The existing answers cover Marvel well, but don't mention DC.

DC does have characters who would be considered mutants - people who have natural powers due to their genes, as opposed to people who gained powers through some sort of accident. The one that stands out in my mind is Jericho (of New Teen Titans fame). Danny Chase (also a Titan, from The New Titans), who had telekinetic abilities, also seemed to have them due to genetic factors, rather than some accident.

In 1988 and 1989, DC published a three-part mini-series, Invasion!, where a number of alien races tried to invade and conquer Earth. In the course of this series, we discovered that most (possibly all) of the humans who had acquired super-powers due to accidents have what is called a meta-gene. This appears to be very similar to the "x-gene" mentioned in Marvel's comics; in fact, Marvel has had mutants whose x-gene lay dormant, so they didn't gain powers normally (Lorna Dane, a.k.a. Polaris, is one of these).

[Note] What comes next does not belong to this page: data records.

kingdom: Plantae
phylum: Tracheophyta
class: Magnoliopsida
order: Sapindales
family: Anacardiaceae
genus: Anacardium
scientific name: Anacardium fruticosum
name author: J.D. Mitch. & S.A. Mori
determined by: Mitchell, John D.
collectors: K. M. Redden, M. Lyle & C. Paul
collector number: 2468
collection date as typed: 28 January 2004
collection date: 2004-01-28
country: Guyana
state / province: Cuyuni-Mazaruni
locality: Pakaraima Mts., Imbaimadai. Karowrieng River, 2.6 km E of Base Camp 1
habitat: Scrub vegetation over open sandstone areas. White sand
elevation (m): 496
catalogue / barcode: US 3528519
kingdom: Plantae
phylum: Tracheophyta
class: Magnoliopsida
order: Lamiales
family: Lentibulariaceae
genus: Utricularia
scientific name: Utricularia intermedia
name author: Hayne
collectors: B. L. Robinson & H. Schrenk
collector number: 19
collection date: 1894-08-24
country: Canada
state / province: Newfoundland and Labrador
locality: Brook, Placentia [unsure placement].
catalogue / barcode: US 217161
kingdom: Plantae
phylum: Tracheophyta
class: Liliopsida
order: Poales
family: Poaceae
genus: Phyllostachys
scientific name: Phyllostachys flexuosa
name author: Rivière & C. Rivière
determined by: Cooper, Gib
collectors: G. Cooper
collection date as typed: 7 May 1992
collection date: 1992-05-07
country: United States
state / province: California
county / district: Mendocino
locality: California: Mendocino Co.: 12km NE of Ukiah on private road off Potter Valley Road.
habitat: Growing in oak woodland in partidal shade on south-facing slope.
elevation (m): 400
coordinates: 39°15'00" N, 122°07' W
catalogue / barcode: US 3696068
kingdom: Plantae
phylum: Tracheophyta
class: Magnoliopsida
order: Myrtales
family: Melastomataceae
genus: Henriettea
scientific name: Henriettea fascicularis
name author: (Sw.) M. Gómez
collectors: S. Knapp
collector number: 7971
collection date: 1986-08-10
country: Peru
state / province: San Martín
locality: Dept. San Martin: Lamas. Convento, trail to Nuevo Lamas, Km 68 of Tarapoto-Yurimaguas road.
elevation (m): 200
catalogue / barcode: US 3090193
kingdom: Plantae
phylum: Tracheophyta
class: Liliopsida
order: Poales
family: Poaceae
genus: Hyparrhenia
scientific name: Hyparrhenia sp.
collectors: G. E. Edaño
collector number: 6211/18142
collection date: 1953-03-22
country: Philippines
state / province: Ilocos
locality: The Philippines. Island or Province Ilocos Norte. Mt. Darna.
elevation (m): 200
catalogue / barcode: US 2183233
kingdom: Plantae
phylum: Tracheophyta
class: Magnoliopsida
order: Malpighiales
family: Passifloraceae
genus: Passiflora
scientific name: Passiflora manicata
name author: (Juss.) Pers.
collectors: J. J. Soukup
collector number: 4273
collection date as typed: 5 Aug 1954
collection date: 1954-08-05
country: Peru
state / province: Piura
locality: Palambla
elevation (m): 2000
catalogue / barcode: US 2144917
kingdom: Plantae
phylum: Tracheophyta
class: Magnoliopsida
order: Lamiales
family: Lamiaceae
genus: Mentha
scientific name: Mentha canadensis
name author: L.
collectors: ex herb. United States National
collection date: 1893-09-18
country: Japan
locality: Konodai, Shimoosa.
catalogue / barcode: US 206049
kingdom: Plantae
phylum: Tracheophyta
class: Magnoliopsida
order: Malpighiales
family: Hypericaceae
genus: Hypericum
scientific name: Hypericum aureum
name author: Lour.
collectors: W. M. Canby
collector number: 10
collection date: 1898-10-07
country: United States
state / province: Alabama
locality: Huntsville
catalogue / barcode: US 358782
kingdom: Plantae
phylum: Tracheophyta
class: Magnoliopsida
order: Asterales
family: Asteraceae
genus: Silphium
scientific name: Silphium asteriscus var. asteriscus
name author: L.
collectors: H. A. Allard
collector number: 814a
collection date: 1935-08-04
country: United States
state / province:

During the Invasion storyline, some characters gained powers

DC's populace of people with the meta-gene seems to remain dormant far more often than Marvel's mutant population. Most "metahumans" gain their powers in association with some sort of accident, rather than having them simply appear due to the stress of puberty (the normal process for a Marvel mutant).

DC may not prominently refer to any of their characters who do seem to have powers not related to an accident as mutants because:

  • The term "mutant" is so strongly associated with Marvel; or
  • Because Marvel has the term trademarked (well, 'The New Mutants" is trademarked at least, and re-used often enough to maintain the trademark, I believe).

After all, the guy who says "Shazam!" was published under titles involving his magic word instead of his name (Captain Marvel) for several decades because Marvel had a trademark on "Captain Marvel"; to the point where DC changed his name to "Shazam", at least for a while.

I don't think I've seen the "meta-gene" explicitly referred to in more than 10 years. In the post-Flashpoint world, it's unclear if all powered humans (whether due to an accident, or to "natural causes") have the meta-gene as a common explanation or not.

(OK, I've now seen it in Deathstroke. However, it's possible the writer (Christopher Priest) included it based on his historical knowledge of the DCU, and the editor simply left it in place.)